Model-Based Definitions

White Paper by Bernhard Rumpe, Judith Michael, Software Engineering, RWTH Aachen, May 2023

It is always relevant to have a precise and commonly shared understanding of the relevant concepts. Here come ours on modeling – compact, not many explanations, no examples. For those extra materials you may look at our publications.

Core Definition

Definition: Model

A model is characterized through three properties:

  • A model describes some original, real system/entity that exists or is intended to exist in the future.
  • A model is an abstraction of the original.
  • A model has a purpose with respect to the original.

(based on Stachowiak [Sta73])

For a detailed discussion of the possible implications of this definition, please consult our various publications. Highlights are, e.g., the discussion on semantics of models [HR04], the way how to construct modeling languages using the MontiCore language workbench [HKR21], and especially the discussion on underspecification as an intrinsic part of models as opposed to programs [RW18].

Classification of Model Kinds

Models can be classified in various ways, as shown below, even though not all classifications are equally relevant.

▶ Record extracts
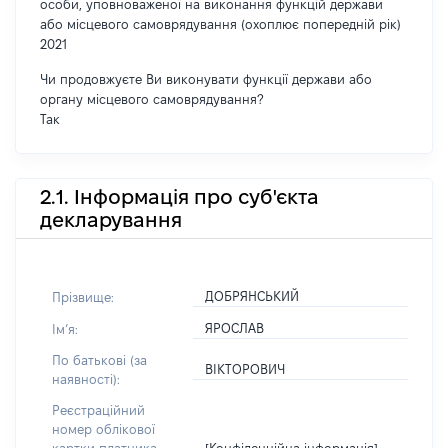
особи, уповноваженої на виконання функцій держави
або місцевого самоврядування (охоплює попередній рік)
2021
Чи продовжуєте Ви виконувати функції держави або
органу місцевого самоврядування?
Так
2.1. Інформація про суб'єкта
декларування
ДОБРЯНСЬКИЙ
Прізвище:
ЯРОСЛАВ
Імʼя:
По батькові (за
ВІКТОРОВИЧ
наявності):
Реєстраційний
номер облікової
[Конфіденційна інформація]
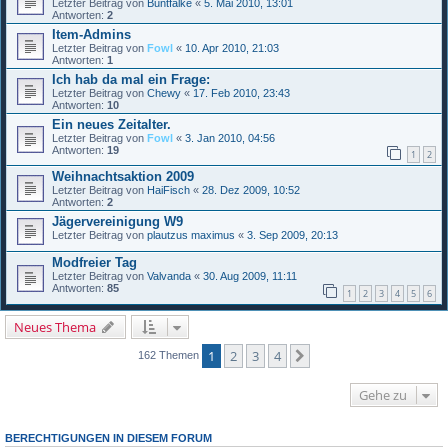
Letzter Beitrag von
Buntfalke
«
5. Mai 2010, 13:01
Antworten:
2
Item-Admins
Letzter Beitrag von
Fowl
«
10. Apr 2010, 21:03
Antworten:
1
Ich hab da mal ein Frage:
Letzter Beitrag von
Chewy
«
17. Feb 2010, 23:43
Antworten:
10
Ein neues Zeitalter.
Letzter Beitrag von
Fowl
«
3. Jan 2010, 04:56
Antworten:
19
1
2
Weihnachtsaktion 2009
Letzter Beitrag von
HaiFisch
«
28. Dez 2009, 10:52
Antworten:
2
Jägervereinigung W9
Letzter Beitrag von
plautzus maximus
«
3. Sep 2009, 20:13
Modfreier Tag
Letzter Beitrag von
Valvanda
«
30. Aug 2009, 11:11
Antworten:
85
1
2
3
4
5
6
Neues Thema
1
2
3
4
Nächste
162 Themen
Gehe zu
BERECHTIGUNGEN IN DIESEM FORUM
--
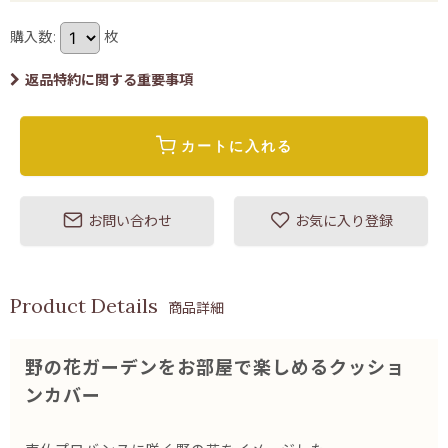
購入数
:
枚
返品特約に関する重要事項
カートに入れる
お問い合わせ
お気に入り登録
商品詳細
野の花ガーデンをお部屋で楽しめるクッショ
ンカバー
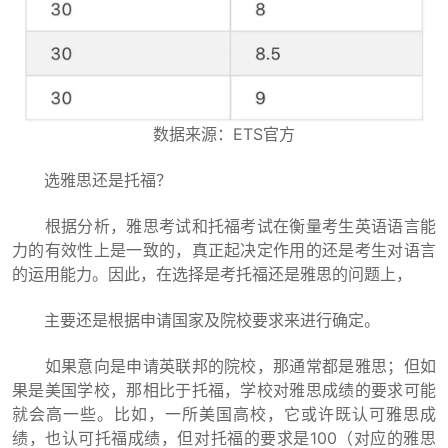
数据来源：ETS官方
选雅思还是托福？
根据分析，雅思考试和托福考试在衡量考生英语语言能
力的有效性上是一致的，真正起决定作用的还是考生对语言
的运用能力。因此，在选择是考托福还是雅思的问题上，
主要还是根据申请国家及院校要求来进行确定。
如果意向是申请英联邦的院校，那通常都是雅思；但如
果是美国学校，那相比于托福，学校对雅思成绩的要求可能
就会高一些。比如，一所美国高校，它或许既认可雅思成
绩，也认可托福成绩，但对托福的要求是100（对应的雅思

▶ Tasks and exercises
1. Could you turn the stretch of the entries from the line containing "особи, уповноваженої на" through the line containing "Реєстраційний" into a JSON list of strings, one per line, with blank lines left out?
2. Could you go on with the white paper on model-based definitions from where it stops?

▶ Answers in order
1.
[
  "особи, уповноваженої на виконання функцій держави",
  "або місцевого самоврядування (охоплює попередній рік)",
  "2021",
  "Чи продовжуєте Ви виконувати функції держави або",
  "органу місцевого самоврядування?",
  "Так",
  "2.1. Інформація про суб'єкта",
  "декларування",
  "ДОБРЯНСЬКИЙ",
  "Прізвище:",
  "ЯРОСЛАВ",
  "Імʼя:",
  "По батькові (за",
  "ВІКТОРОВИЧ",
  "наявності):",
  "Реєстраційний"
]

2.
Which scope a model describes
  • System model describes the overall system.
  • Test model describes one or several tests and is used for testing.
  • Component model describes a system component.
  • Context model describes the context of a system or component under consideration. It is not to be confused with “context condition” introduced below. The context model is dependent on the scope of the development, i.e., which system components belong to the context. When the scope changes, e.g., to the next level sub-system, then system components and their models become context elements.
Which aspect of a system a model describes
  • Behavior model, structure model, architecture model, interaction model, state model, communication model, data model, etc., are models that serve the purpose of describing a respective aspect of a system or component.
In which development activity/phase a model is defined and used
  • Requirements model, functional model, logical model, technical model, and implementation model, but also architecture model, test model, etc. are models that are mainly developed and used in the respective activity of a development project.
  • Note that many models are used for other purposes, e.g., scientific models or data models.
Form and representation of the model
  • Conceptual model is a representation of entities and their relationships. This is a broadly applicable term for many kinds of models. It is prominent in the database and the ontology/logical communities and very much depends on the term “entity”.
  • Physical model is a physical, touchable model (it hurts when it falls on your feet).
  • Thought model (mental model) is the mental construction of a person to gain an understanding of the system of interest. It is argued that any explicit model is translated by the reading person into an internal thought model.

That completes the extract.